#### INSTRUCTION
Print the text lines of every item below word for word, and leave the pictures out of your answer.

#### PROVIDED INFORMATION
>>>>

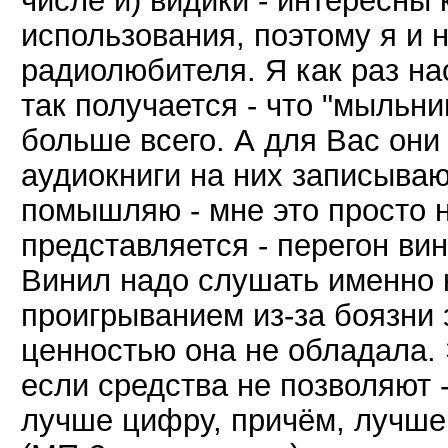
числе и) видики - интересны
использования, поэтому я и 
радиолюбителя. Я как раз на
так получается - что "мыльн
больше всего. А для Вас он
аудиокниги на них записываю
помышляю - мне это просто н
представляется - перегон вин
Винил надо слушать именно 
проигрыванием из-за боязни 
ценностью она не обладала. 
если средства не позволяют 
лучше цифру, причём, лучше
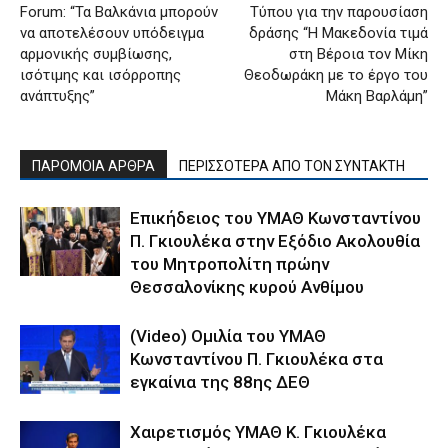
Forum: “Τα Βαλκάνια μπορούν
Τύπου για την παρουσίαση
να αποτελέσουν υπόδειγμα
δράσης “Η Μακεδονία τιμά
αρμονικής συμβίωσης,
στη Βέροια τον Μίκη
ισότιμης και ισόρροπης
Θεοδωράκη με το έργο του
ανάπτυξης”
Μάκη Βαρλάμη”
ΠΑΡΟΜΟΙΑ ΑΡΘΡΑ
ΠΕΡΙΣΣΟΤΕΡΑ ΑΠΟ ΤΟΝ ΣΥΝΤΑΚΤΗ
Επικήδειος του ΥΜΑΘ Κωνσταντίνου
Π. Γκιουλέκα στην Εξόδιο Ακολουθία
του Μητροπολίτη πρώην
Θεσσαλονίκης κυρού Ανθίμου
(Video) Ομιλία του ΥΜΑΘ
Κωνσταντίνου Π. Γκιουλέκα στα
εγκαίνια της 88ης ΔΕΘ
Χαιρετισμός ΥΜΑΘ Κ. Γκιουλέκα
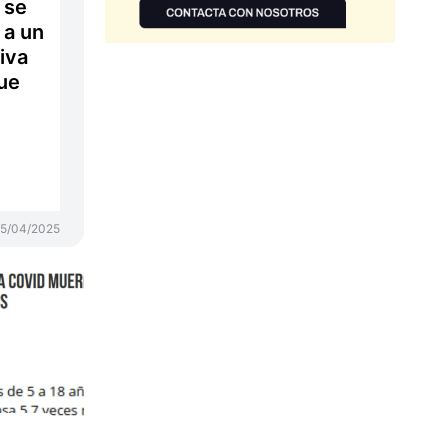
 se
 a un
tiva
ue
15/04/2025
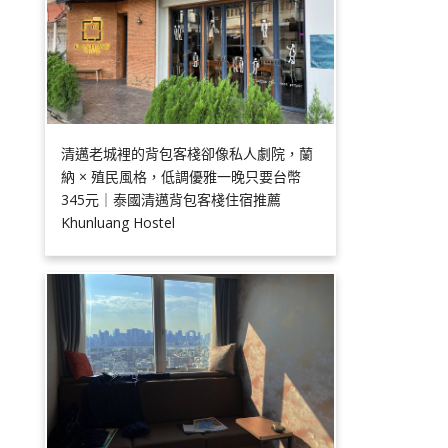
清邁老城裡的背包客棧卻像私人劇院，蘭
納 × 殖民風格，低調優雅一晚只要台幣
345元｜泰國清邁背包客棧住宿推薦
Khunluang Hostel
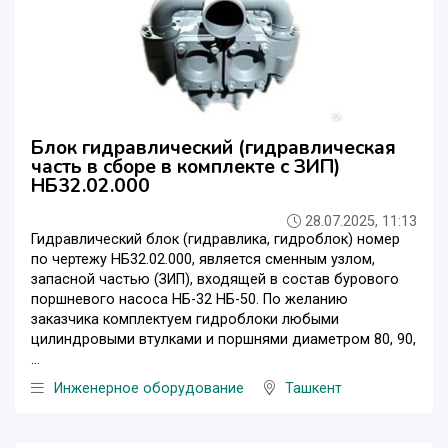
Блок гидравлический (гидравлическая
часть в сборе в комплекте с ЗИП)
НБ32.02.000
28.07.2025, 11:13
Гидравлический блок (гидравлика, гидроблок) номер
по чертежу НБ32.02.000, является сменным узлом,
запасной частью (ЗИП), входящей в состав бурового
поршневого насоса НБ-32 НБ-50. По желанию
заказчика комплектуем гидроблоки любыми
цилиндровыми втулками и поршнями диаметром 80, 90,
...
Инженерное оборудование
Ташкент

<<<<

#### WRITTEN SOLUTION
числе и) видики - интересны
использования, поэтому я и 
радиолюбителя. Я как раз на
так получается - что "мыльн
больше всего. А для Вас он
аудиокниги на них записываю
помышляю - мне это просто н
представляется - перегон вин
Винил надо слушать именно 
проигрыванием из-за боязни 
ценностью она не обладала. 
если средства не позволяют 
лучше цифру, причём, лучше
Forum: “Τα Βαλκάνια μπορούν
Τύπου για την παρουσίαση
να αποτελέσουν υπόδειγμα
δράσης “Η Μακεδονία τιμά
αρμονικής συμβίωσης,
στη Βέροια τον Μίκη
ισότιμης και ισόρροπης
Θεοδωράκη με το έργο του
ανάπτυξης”
Μάκη Βαρλάμη”
ΠΑΡΟΜΟΙΑ ΑΡΘΡΑ
ΠΕΡΙΣΣΟΤΕΡΑ ΑΠΟ ΤΟΝ ΣΥΝΤΑΚΤΗ
Επικήδειος του ΥΜΑΘ Κωνσταντίνου
Π. Γκιουλέκα στην Εξόδιο Ακολουθία
του Μητροπολίτη πρώην
Θεσσαλονίκης κυρού Ανθίμου
(Video) Ομιλία του ΥΜΑΘ
Κωνσταντίνου Π. Γκιουλέκα στα
εγκαίνια της 88ης ΔΕΘ
Χαιρετισμός ΥΜΑΘ Κ. Γκιουλέκα
 se
 a un
tiva
ue
15/04/2025
清邁老城裡的背包客棧卻像私人劇院，蘭
納 × 殖民風格，低調優雅一晚只要台幣
345元｜泰國清邁背包客棧住宿推薦
Khunluang Hostel
Блок гидравлический (гидравлическая
часть в сборе в комплекте с ЗИП)
НБ32.02.000
28.07.2025, 11:13
Гидравлический блок (гидравлика, гидроблок) номер
по чертежу НБ32.02.000, является сменным узлом,
запасной частью (ЗИП), входящей в состав бурового
поршневого насоса НБ-32 НБ-50. По желанию
заказчика комплектуем гидроблоки любыми
цилиндровыми втулками и поршнями диаметром 80, 90,
...
Инженерное оборудование
Ташкент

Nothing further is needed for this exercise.